Progressing through the expansion really highlights how passionless the expansion feels. A lot of the expansion is linear, with a couple underwhelming quests and tasks tossed in, some of which are just there to say they’re there. For example, one quest is just scratching Krieg’s back, so you go behind, push a button a couple of times, and get a reward. This was fine as a one-off quest, like the guy who asks you to shoot him, but in an expansion like this, it just highlights how straightforward it all is.
Upon finishing, Psycho Krieg and the Fantastic Fustercluck struggles to give you a reason to return. A new quest is given that forces you to return to each, but it really is one of the most underwhelming experiences from the franchise. At least to the point where there isn’t enough standout content to really justify a revisit, as most of the time will be shooting the same familiar faces.

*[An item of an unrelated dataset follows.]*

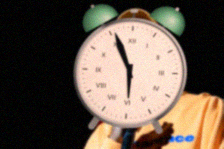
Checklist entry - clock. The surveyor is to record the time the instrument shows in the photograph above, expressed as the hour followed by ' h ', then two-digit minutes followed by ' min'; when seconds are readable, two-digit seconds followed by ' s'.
5 h 56 min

Borderlands 3: Psycho Krieg and the Fantastic Fustercluck Review – Verdict
What makes Psycho Krieg and the Fantastic Fustercluck difficult to review is, the core game is obviously fantastic and the dialogue makes it fun, yet it really isn’t that impressive of an expansion. Familiar locations and expected storytelling take away from the journey, as does the need to play so many things safe. It is fine as part of the season pass or an additional bonus adventure, it just struggles to make the journey worthwhile. At least when compared to the other expansions, which had more to say, do and experience than Psycho Krieg and the Fantastic Fustercluck offers.
[Editor’s Note: Borderlands 3 – Psycho Krieg and the Fantastic Fustercluck were reviewed on PS4 platform. The game was provided to us by the publisher for review purposes.]